Donna’s extensive collection of Pilgrim glass crafted by Roberto Morretti is featured prominently throughout the home. Given to her by another longtime friend, Nancy Sellards Wheeler, Donna thought it belonged in her Huntington home. Additional pieces of blown glass purchased on buying trips with Jones complement Donna’s treasured collection. Jones says the contemporary glass chandelier in the dining room mirrors the look of the entire house. “It takes in the leaded glass and the iron work of the staircase and the windows,” she says, “yet these crystals are not traditional crystals; they are very modern. They have no facets, no cuts.”

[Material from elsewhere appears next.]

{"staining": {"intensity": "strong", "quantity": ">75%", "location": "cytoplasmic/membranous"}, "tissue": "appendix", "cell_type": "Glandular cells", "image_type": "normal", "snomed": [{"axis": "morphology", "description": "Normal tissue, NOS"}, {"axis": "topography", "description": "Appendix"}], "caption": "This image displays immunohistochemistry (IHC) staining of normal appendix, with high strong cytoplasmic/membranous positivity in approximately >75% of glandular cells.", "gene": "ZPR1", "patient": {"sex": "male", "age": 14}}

Even the large collection of paintings has a contemporary feel. Most are impressionist in style, but a few lean toward the abstract, like the cityscape over the living room’s silk sofa.

Even the exterior of the home benefited from the Wellmans’ touch. They widened the driveway, swung the front sidewalk away from North Boulevard toward Seventh Street to provide safer parking for guests, installed French drains to prevent flooding from nearby Four Pole Creek, and removed overgrown bushes to reveal more of the front of the home. Even though it took more than a year to complete, the project was a joy for the Wellmans and Jones to complete.

“When we started working together on this home, it brought back great memories, and we just relived all our times together,” Donna says. “Working with Mary on this project was a wonderful experience.”

And the result is a brand-new showplace on Huntington’s South Side.